NumPy 1.5 – Summary
Programming in Matlab / R exposes one to vectorized way of thinking. One doesn’t usually write loops often and one tends to think in terms of vectors,array, matrices etc. R for instance is designed to facilitate vectorized input and output. Almost all the functions in base R support vectorization. Most of the functions in the packages on CRAN are equipped to take vectorized input. In fact the program design itself makes vectorizing easy. Recycling rule in R for instance , sometimes makes your function automatically handle vectorized input, even though you never meant to handle such an input. For a R newbie , the fact that his/her function does much more than expected is a happy side effect. However once you have logged in decent number of hours in R, you realize that it is your responsibility that whatever code you write, it handles vectorized input . Hence these days, one of the first unit tests that I write is to check whether my code breaks down for vectorized input.

TO DO:
• a. Answer the following from the NumPy 1.5 summary:
(i) Which two languages does it say expose one to a vectorized way of thinking?
(ii) What feature of R can make a function handle vectorized input automatically?
(iii) What does the writer now check in one of the first unit tests?
• b. Carry on the NumPy 1.5 summary from its final sentence.

SUPPLIED ENTRIES:

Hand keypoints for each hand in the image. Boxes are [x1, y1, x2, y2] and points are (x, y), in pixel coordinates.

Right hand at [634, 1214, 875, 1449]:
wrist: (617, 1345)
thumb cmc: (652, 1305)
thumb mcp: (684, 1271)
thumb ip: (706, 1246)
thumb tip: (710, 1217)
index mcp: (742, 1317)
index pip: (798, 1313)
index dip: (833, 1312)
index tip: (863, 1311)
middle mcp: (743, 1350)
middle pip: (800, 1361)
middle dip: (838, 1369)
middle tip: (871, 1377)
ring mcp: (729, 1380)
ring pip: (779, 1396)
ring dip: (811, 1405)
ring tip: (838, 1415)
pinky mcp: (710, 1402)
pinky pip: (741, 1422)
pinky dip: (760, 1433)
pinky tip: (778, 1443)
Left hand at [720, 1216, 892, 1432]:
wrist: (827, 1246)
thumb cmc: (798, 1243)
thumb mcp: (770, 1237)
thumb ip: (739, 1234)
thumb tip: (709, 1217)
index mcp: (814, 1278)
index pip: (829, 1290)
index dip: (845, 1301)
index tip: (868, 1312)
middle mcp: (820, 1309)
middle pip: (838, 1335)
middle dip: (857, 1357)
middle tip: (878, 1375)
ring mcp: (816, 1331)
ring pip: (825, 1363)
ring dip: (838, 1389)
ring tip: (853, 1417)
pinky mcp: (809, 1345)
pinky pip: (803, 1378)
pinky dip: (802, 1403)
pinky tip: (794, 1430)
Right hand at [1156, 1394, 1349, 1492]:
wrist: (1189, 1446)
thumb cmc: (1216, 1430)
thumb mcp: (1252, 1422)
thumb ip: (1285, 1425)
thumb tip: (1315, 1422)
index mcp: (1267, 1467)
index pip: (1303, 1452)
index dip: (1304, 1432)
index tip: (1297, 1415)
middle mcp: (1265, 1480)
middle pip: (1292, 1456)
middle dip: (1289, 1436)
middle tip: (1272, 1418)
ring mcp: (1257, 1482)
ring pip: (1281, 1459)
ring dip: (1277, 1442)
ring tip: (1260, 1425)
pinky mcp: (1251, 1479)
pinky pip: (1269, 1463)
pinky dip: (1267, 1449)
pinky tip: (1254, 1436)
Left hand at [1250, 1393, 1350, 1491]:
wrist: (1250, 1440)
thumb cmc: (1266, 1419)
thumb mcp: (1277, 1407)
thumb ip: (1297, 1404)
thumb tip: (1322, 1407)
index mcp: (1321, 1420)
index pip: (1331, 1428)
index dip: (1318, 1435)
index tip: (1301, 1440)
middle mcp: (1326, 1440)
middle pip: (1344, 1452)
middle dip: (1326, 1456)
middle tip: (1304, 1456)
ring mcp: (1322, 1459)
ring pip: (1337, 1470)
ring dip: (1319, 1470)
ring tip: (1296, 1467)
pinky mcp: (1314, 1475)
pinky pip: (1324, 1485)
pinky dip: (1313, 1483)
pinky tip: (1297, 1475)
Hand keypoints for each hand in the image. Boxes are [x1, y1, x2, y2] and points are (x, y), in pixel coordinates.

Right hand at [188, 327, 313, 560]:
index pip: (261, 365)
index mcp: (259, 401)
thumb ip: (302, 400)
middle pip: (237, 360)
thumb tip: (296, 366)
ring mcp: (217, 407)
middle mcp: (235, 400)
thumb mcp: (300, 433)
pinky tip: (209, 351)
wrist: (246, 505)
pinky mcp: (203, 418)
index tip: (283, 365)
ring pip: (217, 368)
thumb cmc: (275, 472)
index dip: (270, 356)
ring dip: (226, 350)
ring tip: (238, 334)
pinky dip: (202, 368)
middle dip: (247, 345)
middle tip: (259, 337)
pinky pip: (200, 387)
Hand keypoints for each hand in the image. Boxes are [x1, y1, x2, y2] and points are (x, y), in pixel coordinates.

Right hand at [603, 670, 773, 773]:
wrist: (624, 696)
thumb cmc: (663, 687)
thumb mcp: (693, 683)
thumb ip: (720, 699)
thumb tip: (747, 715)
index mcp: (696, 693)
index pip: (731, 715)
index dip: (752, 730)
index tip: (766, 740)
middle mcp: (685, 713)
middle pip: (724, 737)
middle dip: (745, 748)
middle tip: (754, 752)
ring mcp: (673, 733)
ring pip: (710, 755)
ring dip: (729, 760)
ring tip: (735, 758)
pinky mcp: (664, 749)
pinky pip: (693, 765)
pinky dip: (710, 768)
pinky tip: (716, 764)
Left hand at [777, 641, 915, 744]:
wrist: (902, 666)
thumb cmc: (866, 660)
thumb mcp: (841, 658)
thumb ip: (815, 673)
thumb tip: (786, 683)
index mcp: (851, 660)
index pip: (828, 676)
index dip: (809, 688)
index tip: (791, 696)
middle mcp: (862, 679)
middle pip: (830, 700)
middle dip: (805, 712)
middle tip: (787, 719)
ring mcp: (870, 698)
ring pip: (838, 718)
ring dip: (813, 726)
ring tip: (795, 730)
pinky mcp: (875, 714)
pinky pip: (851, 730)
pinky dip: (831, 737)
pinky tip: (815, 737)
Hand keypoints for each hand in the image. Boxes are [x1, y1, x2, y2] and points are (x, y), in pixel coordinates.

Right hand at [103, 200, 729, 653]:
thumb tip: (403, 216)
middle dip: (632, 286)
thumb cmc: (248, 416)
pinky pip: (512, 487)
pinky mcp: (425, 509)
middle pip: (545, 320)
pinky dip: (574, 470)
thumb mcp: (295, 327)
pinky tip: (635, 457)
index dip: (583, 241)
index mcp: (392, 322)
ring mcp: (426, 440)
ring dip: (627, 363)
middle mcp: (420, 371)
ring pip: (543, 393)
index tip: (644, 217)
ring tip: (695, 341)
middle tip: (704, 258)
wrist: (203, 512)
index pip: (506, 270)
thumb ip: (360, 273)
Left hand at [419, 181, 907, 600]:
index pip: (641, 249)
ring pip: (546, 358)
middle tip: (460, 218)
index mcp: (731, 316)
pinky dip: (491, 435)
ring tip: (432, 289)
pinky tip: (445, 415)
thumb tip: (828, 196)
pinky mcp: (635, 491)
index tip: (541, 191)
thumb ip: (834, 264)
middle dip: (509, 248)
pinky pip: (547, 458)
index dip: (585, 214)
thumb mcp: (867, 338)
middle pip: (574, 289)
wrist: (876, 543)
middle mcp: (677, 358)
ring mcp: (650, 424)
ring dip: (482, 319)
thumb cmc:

TASK ANSWERS:
• a.
(i) Matlab and R.
(ii) The recycling rule.
(iii) Whether the code breaks down for vectorized input.

• b.
If you stick to only Python Standard Library, you will not get to see the power of thinking in vectors. At least that’s my impression. If you have programmed in R like me and then exploring Python, you will in fact be eagerly , thirstily, looking for stuff that facilitate vectorization. Thanks to Travis Oliphant, we now have Numerical Python(NumPy) library that gives a lot of R equivalent functions in Python.
Historically , Numarray and Numeric were Python libraries for matrix computations. Numeric was first released in 1995 . In 2001, a number of people inspired by Numeric created SciPy - an open source Python scientific computing library that provides functionality similar to Matlab, Maple and Mathematica. Around this time, people were growing increasingly unhappy with Numeric. Numarray was created as an alternative for Numeric that was better in some areas. Soon, there were a lot of developments around Numarray and SciPy that depended on Numeric could not take advantage of these developments.
In 2005, Travis Oliphant, a professor and an early contributor to SciPy decided to something about the situation. He tried to integrate some of the Numarray features in to Numeric. A complete rewrite took place that culminated in the release of NumPy 1.0 in 2006. Originally NumPy was a part of SciPy but today it exists as an independent library. This book is meant to teach some basic skills to work with NumPy and it does so with a good balance of theory and practical examples.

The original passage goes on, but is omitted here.